A “esquerda” do Bloco
Existem uns outdoors do Bloco de Esquerda espalhados pelas cidades que gritam, a propósito do Novo Banco, “banca pública ao serviço das pessoas”.
Esta frase que escolhi destacar dentro de aspas é de uma relevância enorme, profunda, para se entender a “esquerda” do Bloco.

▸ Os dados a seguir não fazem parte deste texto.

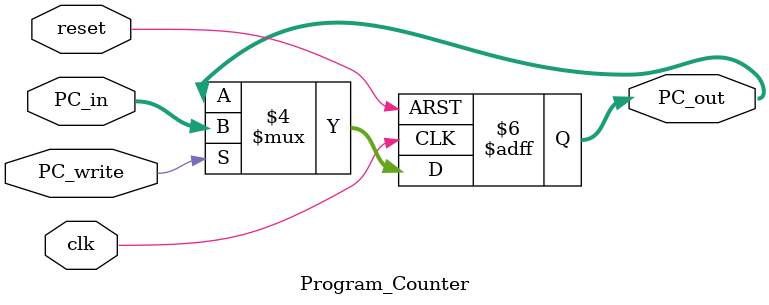
<source format=v>
module Program_Counter (clk, reset,PC_write ,PC_in, PC_out);
	input clk, reset,PC_write;
	input [31:0] PC_in;
	output reg [31:0] PC_out;
	always @ (posedge clk or posedge reset)
	begin
		if(reset==1'b1)
			PC_out<=0;
		else if (PC_write==1'b1)
			PC_out<=PC_in;
	end
endmodule
</source>
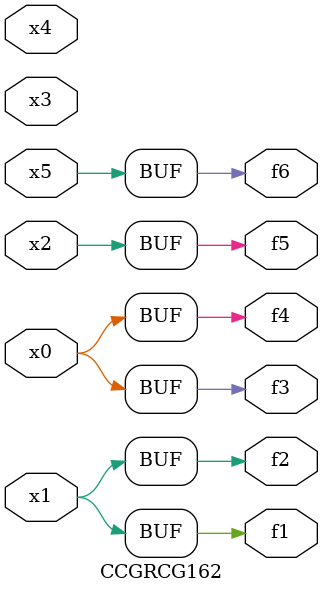
<source format=v>
module CCGRCG162(
	input x0, x1, x2, x3, x4, x5,
	output f1, f2, f3, f4, f5, f6
);
	assign f1 = x1;
	assign f2 = x1;
	assign f3 = x0;
	assign f4 = x0;
	assign f5 = x2;
	assign f6 = x5;
endmodule

</source>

A frase em si mesma aponta para a nacionalização da banca. Há uma certa ambiguidade que provém de não se perceber, à partida, se essa nacionalização que o Bloco pretende é geral, abrangendo toda a banca, ou particular, no que concerne apenas ao Novo Banco. Não obstante essa ambiguidade, que é muito relevante para a análise em questão, para se saber se o tratamento que se propõe é simplesmente tópico ou se é mais do que isso, global e estrutural, é indiscutível que se aponta para um caminho de nacionalização da banca.
Ora, é justamente aqui que se separa o trigo do joio no que à esquerda diz respeito. Porque se é verdade que a nacionalização da banca é algo de axiomático para quem quer que pense à esquerda, também é verdade que este tipo de opções encerram uma certa qualidade revolucionária e não encaixam no resto das peças do sistema capitalista. Neste ponto, importa perguntar quais são as opções do Bloco relativamente ao Euro e à União (Económica) Europeia? Qual é o seu plano para fazer face a um isolamento e segregação a que o capital votará o nosso país no caso de tais medidas serem tomadas?
É que o processo revolucionário não é fácil, nem trivial e não é um caminho de passos avulsos: é necessária coragem para enfrentar os muitos obstáculos, as inúmeras resistências do sistema, e coerência espinal para se poder encetar e percorrer o caminho da transformação da sociedade. O Bloco partilha da mesma linguagem revolucionária, mas quanto ao resto... revela um comprometimento absoluto com as regras do sistema e, se acaso enfrentasse a União Europeia, não contemplando uma rutura com a mesma e com as suas estruturas, recuaria à primeira contrariedade, tal como fez o seu irmão Syriza na Grécia.
“Banca pública ao serviço das pessoas”. Concordo e assino por baixo. Mas e depois? Podemos contar com o Bloco para a “guerra” que se seguirá?
Termino com uma nota. O Bloco fala em “pessoas” e não em “povo”. Acredito que o uso desta terminologia não é inocente e pretende ser diferenciador. Acredito que diz muito sobre a forma como o Bloco e a sua “nova esquerda” observam a sociedade. De que pessoas estamos a falar, afinal? Parece que, para o Bloco, já não existem classes sociais, nem luta de classes. Isso é coisa do passado. Isso é coisa de comunistas. Agora apenas existem pessoas.